Under the provisions of the Federal Medical Leave Act, qualified employees are able to take up to 12 weeks per year of unpaid leave. In order to qualify for FMLA, an employee must meet certain criteria and have a personal medical or family emergency that warrants the taking of such a leave.
A nurse’s lawsuit against her former employer in which she alleged she was wrongly terminated after taking FMLA leave, was recently dismissed. According to the lawsuit, the nurse struggled with mental health issues and had attempted suicide at least twice in her first year on the job. In an attempt to deal with her underlying mental health issues, the nurse took FMLA leave as well as additional time off to attend treatment and therapy sessions.
The nurse’s work performance, however, suffered. Appearing disoriented and unable to care for patients, she submitted to a drug test which only showed traces of prescribed medications. Documentation was made of at least four medication errors for which the nurse was responsible and she admitted to being unable to safely care for patients.
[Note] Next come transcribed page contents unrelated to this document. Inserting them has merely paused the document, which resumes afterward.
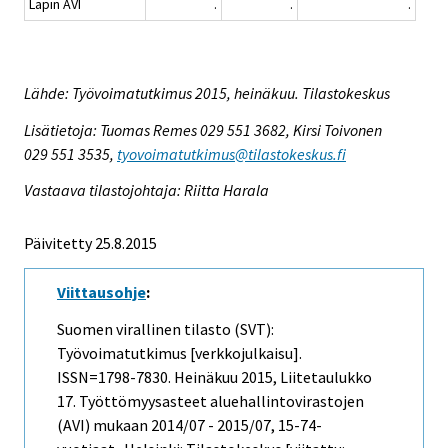
Lapin AVI
.
.
.
Lähde: Työvoimatutkimus 2015, heinäkuu. Tilastokeskus
Lisätietoja: Tuomas Remes 029 551 3682, Kirsi Toivonen
029 551 3535,
tyovoimatutkimus@tilastokeskus.fi
Vastaava tilastojohtaja: Riitta Harala
Päivitetty 25.8.2015
Viittausohje
:
Suomen virallinen tilasto (SVT):
Työvoimatutkimus [verkkojulkaisu].
ISSN=1798-7830.
Heinäkuu
2015, Liitetaulukko
17. Työttömyysasteet aluehallintovirastojen
(AVI) mukaan 2014/07 - 2015/07, 15-74-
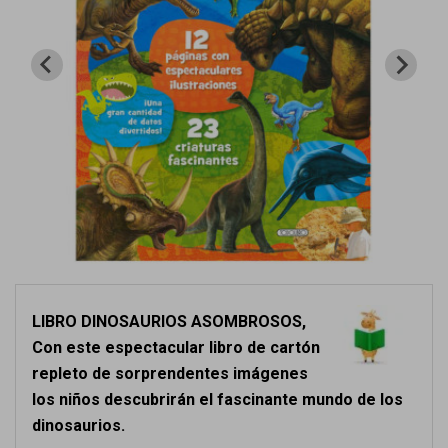
LIBRO DINOSAURIOS ASOMBROSOS,
Con este espectacular libro de cartón
repleto de sorprendentes imágenes
los niños descubrirán el fascinante mundo de los
dinosaurios.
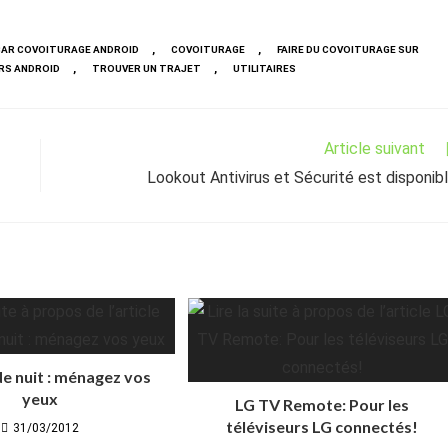
,
,
CAR COVOITURAGE ANDROID
COVOITURAGE
FAIRE DU COVOITURAGE SUR
,
,
RS ANDROID
TROUVER UN TRAJET
UTILITAIRES
Article suivant
Lookout Antivirus et Sécurité est disponib
e nuit : ménagez vos
yeux
LG TV Remote: Pour les
téléviseurs LG connectés!
31/03/2012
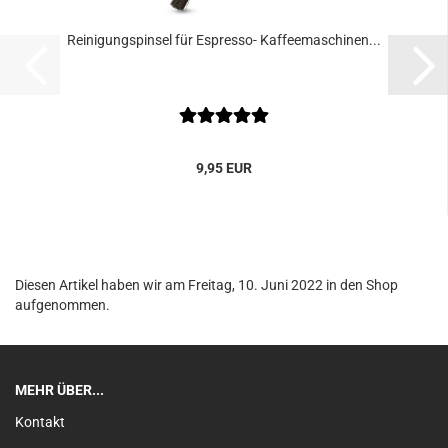
Reinigungspinsel für Espresso- Kaffeemaschinen...
9,95 EUR
Diesen Artikel haben wir am Freitag, 10. Juni 2022 in den Shop
aufgenommen.
MEHR ÜBER...
Kontakt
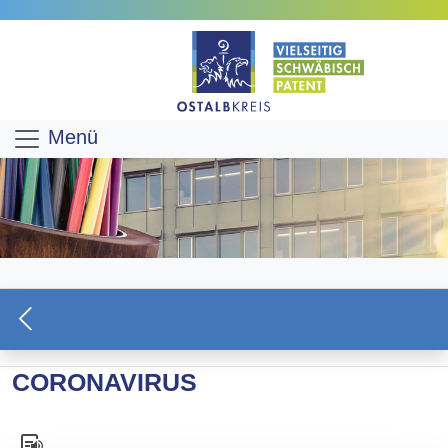
Menü
CORONAVIRUS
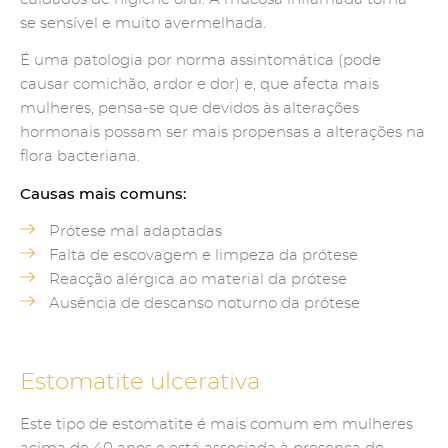
se sensível e muito avermelhada.
É uma patologia por norma assintomática (pode
causar comichão, ardor e dor) e, que afecta mais
mulheres, pensa-se que devidos às alterações
hormonais possam ser mais propensas a alterações na
flora bacteriana.
Causas mais comuns:
Prótese mal adaptadas
Falta de escovagem e limpeza da prótese
Reacção alérgica ao material da prótese
Ausência de descanso noturno da prótese
Estomatite ulcerativa
Este tipo de estomatite é mais comum em mulheres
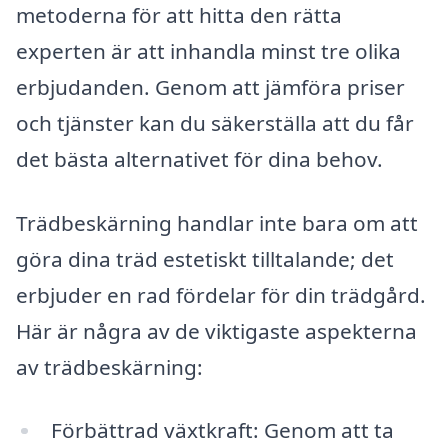
metoderna för att hitta den rätta
experten är att inhandla minst tre olika
erbjudanden. Genom att jämföra priser
och tjänster kan du säkerställa att du får
det bästa alternativet för dina behov.
Trädbeskärning handlar inte bara om att
göra dina träd estetiskt tilltalande; det
erbjuder en rad fördelar för din trädgård.
Här är några av de viktigaste aspekterna
av trädbeskärning:
Förbättrad växtkraft: Genom att ta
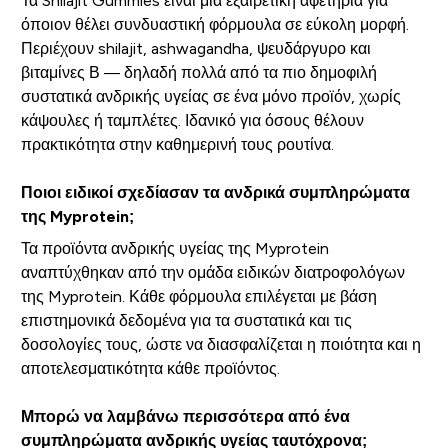
Τα Shilajit Gummies είναι μια εξαιρετική αφετηρία για
όποιον θέλει συνδυαστική φόρμουλα σε εύκολη μορφή.
Περιέχουν shilajit, ashwagandha, ψευδάργυρο και
βιταμίνες Β — δηλαδή πολλά από τα πιο δημοφιλή
συστατικά ανδρικής υγείας σε ένα μόνο προϊόν, χωρίς
κάψουλες ή ταμπλέτες. Ιδανικό για όσους θέλουν
πρακτικότητα στην καθημερινή τους ρουτίνα.
Ποιοι ειδικοί σχεδίασαν τα ανδρικά συμπληρώματα
της Myprotein;
Τα προϊόντα ανδρικής υγείας της Myprotein
αναπτύχθηκαν από την ομάδα ειδικών διατροφολόγων
της Myprotein. Κάθε φόρμουλα επιλέγεται με βάση
επιστημονικά δεδομένα για τα συστατικά και τις
δοσολογίες τους, ώστε να διασφαλίζεται η ποιότητα και η
αποτελεσματικότητα κάθε προϊόντος.
Μπορώ να λαμβάνω περισσότερα από ένα
συμπληρώματα ανδρικής υγείας ταυτόχρονα;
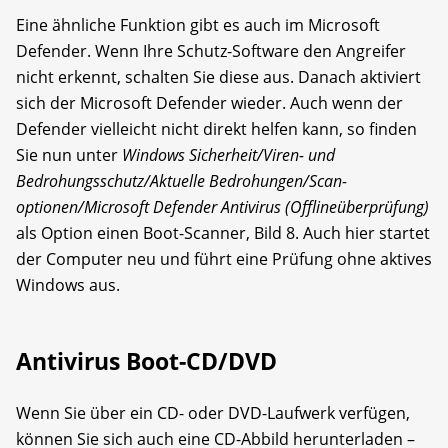
Eine ähnliche Funktion gibt es auch im Microsoft
Defender. Wenn Ihre Schutz-Software den Angreifer
nicht erkennt, schalten Sie diese aus. Danach aktiviert
sich der Microsoft Defender wieder. Auch wenn der
Defender vielleicht nicht direkt helfen kann, so finden
Sie nun unter
Windows Sicherheit/Viren- und
Bedrohungsschutz/Aktuelle Bedrohungen/Scan­
optionen/Microsoft Defender Antivirus (Offlineüberprüfung)
als Option einen Boot-Scanner, Bild 8. Auch hier startet
der Computer neu und führt eine Prüfung ohne aktives
Windows aus.
Antivirus Boot-CD/DVD
Wenn Sie über ein CD- oder DVD-Laufwerk verfügen,
können Sie sich auch eine CD-Abbild herunterladen –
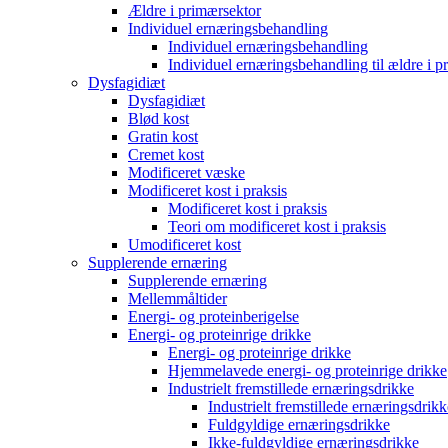
Ældre i primærsektor
Individuel ernæringsbehandling
Individuel ernæringsbehandling
Individuel ernæringsbehandling til ældre i p
Dysfagidiæt
Dysfagidiæt
Blød kost
Gratin kost
Cremet kost
Modificeret væske
Modificeret kost i praksis
Modificeret kost i praksis
Teori om modificeret kost i praksis
Umodificeret kost
Supplerende ernæring
Supplerende ernæring
Mellemmåltider
Energi- og proteinberigelse
Energi- og proteinrige drikke
Energi- og proteinrige drikke
Hjemmelavede energi- og proteinrige drikke
Industrielt fremstillede ernæringsdrikke
Industrielt fremstillede ernæringsdrikk
Fuldgyldige ernæringsdrikke
Ikke-fuldgyldige ernæringsdrikke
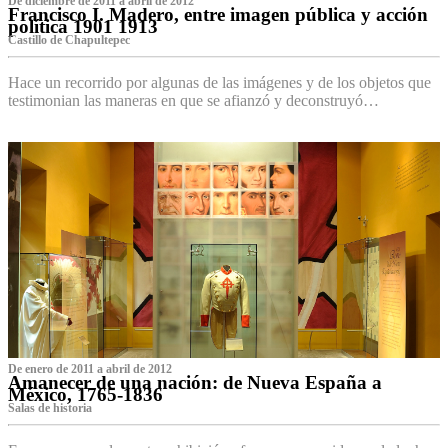
De diciembre de 2011 a abril de 2012
Francisco I. Madero, entre imagen pública y acción
política 1901 1913
Castillo de Chapultepec
Hace un recorrido por algunas de las imágenes y de los objetos que
testimonian las maneras en que se afianzó y deconstruyó…
De enero de 2011 a abril de 2012
Amanecer de una nación: de Nueva España a
México, 1765-1836
Salas de historia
Given the nurse’s inability to perform assigned and required job duties, her employer had no choice but to terminate her employment. In turn, she filed a wrongful termination lawsuit in which she accused her former employer of failing to accommodate her. The lawsuit was recently dismissed. In its decision, the court noted the employer’s previous efforts to accommodate and work with the plaintiff and agreed that any additional accommodation would have been fruitless.